Chamseddine Benmoussat, directeur des startups et des structures d’appui au ministère de l’Économie de la Connaissance, des Startups et des Micro-entreprises, a dressé un état détaillé de l’évolution de l’écosystème entrepreneurial national, caractérisé par une dynamique soutenue, une ouverture à l’international et des évolutions structurantes.
Par Malika Azeb
Dans son intervention lors d’une émission intitulée « L’invité du jour » sur les ondes de la chaîne 3 de la radio nationale, et revenant sur l’événement qui a eu lieu à Annaba consacré à l’entrepreneuriat, M. Benmoussat a affirmé que la 5e édition de la foire de l’entrepreneuriat d’Annaba (ACF) est devenue une manifestation d’envergure nationale, en soulignant : « Ce qui était au départ un événement régional est aujourd’hui une manifestation à portée nationale et même internationale. »
Il a ajouté qu’en plus de la participation des porteurs de projets et des experts issus de 35 wilayas du pays, la présence des délégations étrangères telles que tunisiennes, allemandes et italiennes, en partenariat avec la coopération algéro-allemande (GIZ), constitue un signe de l’attractivité croissante de l’écosystème algérien.
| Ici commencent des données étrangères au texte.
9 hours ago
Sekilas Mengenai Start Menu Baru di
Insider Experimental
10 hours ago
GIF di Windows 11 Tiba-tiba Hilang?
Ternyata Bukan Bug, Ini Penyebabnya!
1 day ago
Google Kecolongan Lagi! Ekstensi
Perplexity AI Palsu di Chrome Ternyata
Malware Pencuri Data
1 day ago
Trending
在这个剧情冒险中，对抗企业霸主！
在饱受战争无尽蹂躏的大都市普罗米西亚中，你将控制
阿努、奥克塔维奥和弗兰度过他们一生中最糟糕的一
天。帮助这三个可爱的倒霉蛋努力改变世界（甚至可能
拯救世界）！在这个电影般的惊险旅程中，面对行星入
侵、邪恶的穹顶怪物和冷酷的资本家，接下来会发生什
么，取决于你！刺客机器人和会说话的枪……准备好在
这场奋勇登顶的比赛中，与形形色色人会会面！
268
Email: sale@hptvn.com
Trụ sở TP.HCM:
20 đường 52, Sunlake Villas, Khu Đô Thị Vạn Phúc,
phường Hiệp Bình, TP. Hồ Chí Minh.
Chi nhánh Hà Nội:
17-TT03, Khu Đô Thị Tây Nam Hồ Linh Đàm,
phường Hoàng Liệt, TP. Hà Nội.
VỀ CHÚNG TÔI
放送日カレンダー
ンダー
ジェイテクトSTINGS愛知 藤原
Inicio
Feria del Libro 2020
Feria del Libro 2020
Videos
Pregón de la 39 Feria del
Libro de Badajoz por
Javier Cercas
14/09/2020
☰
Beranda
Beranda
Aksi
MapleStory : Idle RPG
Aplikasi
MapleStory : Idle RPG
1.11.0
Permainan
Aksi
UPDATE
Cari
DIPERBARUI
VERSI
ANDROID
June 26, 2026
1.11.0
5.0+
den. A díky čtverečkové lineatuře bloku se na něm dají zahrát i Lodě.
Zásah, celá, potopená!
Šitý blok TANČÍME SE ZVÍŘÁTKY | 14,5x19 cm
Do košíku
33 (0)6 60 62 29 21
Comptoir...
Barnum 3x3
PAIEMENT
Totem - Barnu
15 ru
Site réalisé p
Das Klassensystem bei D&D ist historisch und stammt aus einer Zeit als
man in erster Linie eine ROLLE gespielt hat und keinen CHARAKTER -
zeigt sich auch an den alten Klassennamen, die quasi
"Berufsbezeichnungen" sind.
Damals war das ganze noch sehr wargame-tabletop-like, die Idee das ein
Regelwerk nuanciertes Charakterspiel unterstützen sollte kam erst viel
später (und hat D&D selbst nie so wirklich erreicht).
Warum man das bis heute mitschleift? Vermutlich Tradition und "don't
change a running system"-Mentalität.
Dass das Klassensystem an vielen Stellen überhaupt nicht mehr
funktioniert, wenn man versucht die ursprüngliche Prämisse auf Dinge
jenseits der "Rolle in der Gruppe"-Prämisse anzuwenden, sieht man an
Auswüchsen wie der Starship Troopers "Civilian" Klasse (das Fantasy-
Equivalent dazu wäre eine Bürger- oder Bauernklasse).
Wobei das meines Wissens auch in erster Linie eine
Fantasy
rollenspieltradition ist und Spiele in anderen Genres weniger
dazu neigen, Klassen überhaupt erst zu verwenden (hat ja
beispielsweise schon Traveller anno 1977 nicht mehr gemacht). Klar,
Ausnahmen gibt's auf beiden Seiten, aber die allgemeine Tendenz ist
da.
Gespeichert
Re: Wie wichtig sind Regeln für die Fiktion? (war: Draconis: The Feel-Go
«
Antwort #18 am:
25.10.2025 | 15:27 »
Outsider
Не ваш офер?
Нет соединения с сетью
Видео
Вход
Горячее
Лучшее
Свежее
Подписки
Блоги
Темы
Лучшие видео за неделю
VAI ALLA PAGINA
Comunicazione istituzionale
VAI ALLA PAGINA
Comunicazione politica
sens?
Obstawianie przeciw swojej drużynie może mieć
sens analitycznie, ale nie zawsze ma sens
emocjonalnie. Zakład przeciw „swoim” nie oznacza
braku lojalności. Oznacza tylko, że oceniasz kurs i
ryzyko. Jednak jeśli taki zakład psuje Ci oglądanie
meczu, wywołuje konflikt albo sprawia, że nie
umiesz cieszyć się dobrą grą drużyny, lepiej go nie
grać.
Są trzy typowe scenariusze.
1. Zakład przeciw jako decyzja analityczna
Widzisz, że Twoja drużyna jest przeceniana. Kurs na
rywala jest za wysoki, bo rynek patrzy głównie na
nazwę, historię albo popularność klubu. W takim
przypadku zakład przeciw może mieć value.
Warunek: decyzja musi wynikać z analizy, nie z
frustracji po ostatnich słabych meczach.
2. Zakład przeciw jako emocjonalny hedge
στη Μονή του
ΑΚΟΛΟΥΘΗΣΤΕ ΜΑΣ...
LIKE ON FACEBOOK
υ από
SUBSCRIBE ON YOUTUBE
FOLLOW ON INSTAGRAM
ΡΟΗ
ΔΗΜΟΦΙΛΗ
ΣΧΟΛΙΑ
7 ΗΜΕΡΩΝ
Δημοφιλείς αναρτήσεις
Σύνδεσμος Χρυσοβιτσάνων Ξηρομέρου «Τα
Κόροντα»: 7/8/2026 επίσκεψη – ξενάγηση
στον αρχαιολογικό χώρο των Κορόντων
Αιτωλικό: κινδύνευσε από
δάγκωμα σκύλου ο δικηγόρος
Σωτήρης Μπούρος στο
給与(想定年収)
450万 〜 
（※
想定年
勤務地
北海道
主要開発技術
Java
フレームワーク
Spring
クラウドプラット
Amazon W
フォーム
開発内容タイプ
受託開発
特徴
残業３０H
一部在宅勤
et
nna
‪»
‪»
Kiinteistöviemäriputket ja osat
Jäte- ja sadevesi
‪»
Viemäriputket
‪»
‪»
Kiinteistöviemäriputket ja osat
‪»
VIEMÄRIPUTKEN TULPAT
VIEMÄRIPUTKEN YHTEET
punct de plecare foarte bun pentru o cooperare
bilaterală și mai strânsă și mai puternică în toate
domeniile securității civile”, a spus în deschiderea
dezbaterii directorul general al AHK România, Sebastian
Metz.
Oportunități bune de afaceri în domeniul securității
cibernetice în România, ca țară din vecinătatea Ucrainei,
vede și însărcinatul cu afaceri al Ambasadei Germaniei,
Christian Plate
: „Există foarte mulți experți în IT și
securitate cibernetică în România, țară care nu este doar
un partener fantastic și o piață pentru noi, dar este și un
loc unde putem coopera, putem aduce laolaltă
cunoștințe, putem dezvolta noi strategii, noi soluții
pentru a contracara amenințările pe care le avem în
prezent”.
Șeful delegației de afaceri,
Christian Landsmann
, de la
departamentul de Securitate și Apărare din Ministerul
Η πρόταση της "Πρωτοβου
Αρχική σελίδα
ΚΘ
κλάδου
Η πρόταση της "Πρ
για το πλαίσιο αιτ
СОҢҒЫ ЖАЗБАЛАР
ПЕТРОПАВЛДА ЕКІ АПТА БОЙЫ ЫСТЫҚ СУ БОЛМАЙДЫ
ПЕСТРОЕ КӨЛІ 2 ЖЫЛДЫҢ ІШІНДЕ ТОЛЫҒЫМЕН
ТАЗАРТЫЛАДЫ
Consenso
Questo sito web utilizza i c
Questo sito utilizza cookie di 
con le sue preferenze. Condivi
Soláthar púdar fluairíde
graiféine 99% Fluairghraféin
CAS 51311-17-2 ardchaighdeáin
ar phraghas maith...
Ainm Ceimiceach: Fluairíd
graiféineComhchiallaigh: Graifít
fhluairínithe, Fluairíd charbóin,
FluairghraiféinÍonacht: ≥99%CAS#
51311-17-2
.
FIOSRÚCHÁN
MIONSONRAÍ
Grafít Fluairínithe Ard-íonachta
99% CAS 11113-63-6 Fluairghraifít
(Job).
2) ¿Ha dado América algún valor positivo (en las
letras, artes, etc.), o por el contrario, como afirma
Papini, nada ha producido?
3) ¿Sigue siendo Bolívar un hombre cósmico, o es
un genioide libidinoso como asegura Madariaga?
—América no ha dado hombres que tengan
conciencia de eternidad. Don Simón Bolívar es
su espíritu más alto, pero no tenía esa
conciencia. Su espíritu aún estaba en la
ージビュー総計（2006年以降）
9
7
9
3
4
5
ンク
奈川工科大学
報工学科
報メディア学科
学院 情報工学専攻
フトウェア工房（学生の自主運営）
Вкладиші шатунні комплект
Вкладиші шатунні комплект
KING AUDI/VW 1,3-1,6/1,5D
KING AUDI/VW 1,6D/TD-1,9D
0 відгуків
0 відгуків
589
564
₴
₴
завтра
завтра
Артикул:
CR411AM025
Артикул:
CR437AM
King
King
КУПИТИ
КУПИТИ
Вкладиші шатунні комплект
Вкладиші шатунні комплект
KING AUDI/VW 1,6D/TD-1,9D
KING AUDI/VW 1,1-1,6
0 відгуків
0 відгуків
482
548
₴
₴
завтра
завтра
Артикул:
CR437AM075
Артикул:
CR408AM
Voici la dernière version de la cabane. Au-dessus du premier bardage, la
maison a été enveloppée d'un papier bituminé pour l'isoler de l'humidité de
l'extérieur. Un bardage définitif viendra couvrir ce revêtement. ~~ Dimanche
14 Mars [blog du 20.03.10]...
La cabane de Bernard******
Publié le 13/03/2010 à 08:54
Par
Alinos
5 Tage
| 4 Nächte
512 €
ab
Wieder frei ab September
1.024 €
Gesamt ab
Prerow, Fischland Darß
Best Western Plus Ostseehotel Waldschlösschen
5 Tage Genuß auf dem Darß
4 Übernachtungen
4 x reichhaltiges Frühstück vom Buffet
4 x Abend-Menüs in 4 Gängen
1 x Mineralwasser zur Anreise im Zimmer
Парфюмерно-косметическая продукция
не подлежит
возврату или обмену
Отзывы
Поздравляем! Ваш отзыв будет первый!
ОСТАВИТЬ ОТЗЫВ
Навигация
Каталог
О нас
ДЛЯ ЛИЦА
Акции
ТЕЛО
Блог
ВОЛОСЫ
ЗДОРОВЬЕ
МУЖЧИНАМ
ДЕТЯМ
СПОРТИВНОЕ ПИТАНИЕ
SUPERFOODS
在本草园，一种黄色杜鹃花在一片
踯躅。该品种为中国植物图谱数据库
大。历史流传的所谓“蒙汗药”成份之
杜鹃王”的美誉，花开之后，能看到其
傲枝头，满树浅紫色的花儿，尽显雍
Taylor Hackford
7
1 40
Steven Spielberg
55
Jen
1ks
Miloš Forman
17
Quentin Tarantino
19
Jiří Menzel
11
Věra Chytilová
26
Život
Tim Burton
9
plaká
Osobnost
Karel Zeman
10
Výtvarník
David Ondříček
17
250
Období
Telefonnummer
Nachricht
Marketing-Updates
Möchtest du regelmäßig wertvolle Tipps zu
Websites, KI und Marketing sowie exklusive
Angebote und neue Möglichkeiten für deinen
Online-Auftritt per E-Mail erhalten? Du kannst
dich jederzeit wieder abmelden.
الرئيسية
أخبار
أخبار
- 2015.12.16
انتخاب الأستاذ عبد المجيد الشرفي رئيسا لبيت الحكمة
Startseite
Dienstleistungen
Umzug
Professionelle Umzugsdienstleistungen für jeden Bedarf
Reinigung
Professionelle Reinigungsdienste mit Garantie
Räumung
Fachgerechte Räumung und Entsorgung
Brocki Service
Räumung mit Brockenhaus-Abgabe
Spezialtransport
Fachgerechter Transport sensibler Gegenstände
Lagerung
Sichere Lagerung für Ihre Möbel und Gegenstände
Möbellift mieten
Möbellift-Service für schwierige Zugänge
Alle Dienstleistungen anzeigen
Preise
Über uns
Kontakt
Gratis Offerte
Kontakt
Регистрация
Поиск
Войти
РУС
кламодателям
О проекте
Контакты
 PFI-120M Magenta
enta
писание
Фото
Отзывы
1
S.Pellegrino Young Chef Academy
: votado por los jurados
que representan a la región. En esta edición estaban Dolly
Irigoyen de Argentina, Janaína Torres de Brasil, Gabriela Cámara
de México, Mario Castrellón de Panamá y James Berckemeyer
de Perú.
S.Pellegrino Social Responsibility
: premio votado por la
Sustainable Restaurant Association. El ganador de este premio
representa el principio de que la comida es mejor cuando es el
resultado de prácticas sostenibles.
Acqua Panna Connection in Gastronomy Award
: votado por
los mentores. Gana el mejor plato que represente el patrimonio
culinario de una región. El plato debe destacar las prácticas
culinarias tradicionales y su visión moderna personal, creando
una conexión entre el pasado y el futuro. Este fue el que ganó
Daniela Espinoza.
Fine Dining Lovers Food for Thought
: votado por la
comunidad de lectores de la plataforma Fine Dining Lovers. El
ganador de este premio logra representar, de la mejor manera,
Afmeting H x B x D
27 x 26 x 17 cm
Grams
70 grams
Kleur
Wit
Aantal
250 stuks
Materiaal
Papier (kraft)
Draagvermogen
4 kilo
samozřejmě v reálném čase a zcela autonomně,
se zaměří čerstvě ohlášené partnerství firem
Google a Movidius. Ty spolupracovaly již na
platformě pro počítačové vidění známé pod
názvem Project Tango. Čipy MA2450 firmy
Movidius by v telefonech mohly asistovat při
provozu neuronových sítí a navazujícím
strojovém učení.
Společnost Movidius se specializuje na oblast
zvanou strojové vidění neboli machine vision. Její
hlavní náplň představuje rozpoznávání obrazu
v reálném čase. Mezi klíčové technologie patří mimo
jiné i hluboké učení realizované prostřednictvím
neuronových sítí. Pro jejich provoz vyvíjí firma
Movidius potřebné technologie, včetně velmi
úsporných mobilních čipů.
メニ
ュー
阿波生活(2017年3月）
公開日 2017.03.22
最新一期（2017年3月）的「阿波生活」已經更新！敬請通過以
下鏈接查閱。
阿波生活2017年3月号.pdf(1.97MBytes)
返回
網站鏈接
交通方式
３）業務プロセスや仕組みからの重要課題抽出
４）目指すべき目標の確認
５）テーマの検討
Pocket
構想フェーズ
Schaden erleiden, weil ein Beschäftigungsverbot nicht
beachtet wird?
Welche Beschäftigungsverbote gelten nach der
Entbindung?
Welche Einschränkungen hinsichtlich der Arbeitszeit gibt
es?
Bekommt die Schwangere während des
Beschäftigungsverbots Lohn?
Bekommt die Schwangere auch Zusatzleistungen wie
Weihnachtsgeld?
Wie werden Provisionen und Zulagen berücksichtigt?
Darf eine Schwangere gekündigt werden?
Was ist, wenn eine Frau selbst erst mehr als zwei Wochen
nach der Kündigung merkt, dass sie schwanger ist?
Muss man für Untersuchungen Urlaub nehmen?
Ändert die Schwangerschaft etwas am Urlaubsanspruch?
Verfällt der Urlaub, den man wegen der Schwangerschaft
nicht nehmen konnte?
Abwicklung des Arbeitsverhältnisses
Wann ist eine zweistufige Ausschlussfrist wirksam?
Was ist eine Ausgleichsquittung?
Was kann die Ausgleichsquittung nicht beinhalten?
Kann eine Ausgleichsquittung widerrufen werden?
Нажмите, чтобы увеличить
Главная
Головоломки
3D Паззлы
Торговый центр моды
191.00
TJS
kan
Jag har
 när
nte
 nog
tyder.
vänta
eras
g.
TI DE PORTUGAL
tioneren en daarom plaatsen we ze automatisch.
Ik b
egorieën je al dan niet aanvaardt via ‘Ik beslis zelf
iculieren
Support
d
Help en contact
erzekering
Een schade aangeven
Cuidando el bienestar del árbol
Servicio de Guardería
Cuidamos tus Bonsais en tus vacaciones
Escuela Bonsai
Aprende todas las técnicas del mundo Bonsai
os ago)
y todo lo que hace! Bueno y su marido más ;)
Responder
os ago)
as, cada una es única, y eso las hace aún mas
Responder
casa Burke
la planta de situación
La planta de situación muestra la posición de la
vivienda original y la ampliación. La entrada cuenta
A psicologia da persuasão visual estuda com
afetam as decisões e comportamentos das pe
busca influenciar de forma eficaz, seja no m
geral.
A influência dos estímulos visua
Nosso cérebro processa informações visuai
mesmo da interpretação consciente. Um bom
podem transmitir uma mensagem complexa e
Benmoussat a précisé que cette dynamique est le résultat de la maturité du tissu local et du rôle clé joué par le centre d’innovation d’Annaba, qui héberge aujourd’hui plus de 50 startups. Il a indiqué que « cette concentration crée une énergie exceptionnelle et favorise l’émergence d’événements de plus en plus structurés ».
À une question sur l’écho qu’a fait la foire de l’entrepreneuriat d’Annaba sur la scène internationale, Chemseddine Benmoussat a expliqué qu’à l’exemple des partenaires allemands particulièrement impliqués dans la thématique de l’Agri-Tech, ceux-ci portent un grand intérêt pour les compétences locales. « Un expert allemand m’a confié qu’il n’avait jamais vu un gouvernement soutenir autant ses startups », a affirmé M. Benmoussat, insistant sur les compétences et la richesse du capital algérien, notamment chez les jeunes étudiants et entrepreneurs.
Évoquant les différentes thématiques abordées lors de la foire de l’entrepreneuriat d’Annaba, telles que l’intelligence artificielle, la santé et l’agriculture, Chemseddine Benmoussat a expliqué que ces sujets reflètent l’orientation stratégique vers des secteurs à forte valeur ajoutée, en précisant que « l’Agri-Tech permet d’augmenter le rendement, d’économiser l’eau et d’apporter plus de précision ». Il a ajouté que ces domaines s’inscrivent dans la transition vers une économie innovante.
Revenant sur le parcours des startups, M. Benmoussat a indiqué que « la startup n’est qu’une étape dans un parcours ; lorsqu’elle atteint une certaine maturité, elle doit évoluer vers le scale-up ». Ce nouveau label, mis en place en décembre 2025, consacre des entreprises capables de se développer à l’international et de générer des revenus en devises, sachant que le Comité national d’habilitation, créé en 2020, délivre actuellement quatre labels, dont le tout récent label.
Il a rappelé que le ministère de l’Économie de la Connaissance, des Startups et des Micro-entreprises ambitionne de labelliser au moins une quinzaine de scale-up durant l’année en cours. L’objectif de cette démarche est de préparer l’émergence de champions nationaux et de licornes à l’avenir, conformément aux orientations du président de la République, M. Abdelmadjid Tebboune, consistant à orienter l’économie nationale vers la connaissance, l’innovation et le savoir-faire, en complément des hydrocarbures.
Concernant les facilités accordées par le gouvernement aux startups, M. Benmoussat a axé son intervention sur les nombreuses incitations accordées aux micro-entreprises, telles que les exonérations fiscales pouvant atteindre six ans, les procédures 100 % numériques, un accompagnement gratuit et un accès facilité au financement. « Aujourd’hui, un porteur de projet peut créer et développer sa startup sans dépenser un seul dinar au départ », a-t-il souligné.
Illustrant ces propos, il a déclaré que « sur plus de 1 100 startups labellisées depuis 2020, seules une dizaine ont cessé leur activité ; cela représente un taux de survie supérieur à 95 % ».
Au terme de l’émission, M. Benmoussat a estimé que le rôle des startups dans la gouvernance et la souveraineté des données est jugé stratégique, en affirmant que « nous avons des startups qui développent leurs propres modèles d’intelligence artificielle et des clouds locaux afin de préserver les données sensibles en Algérie ».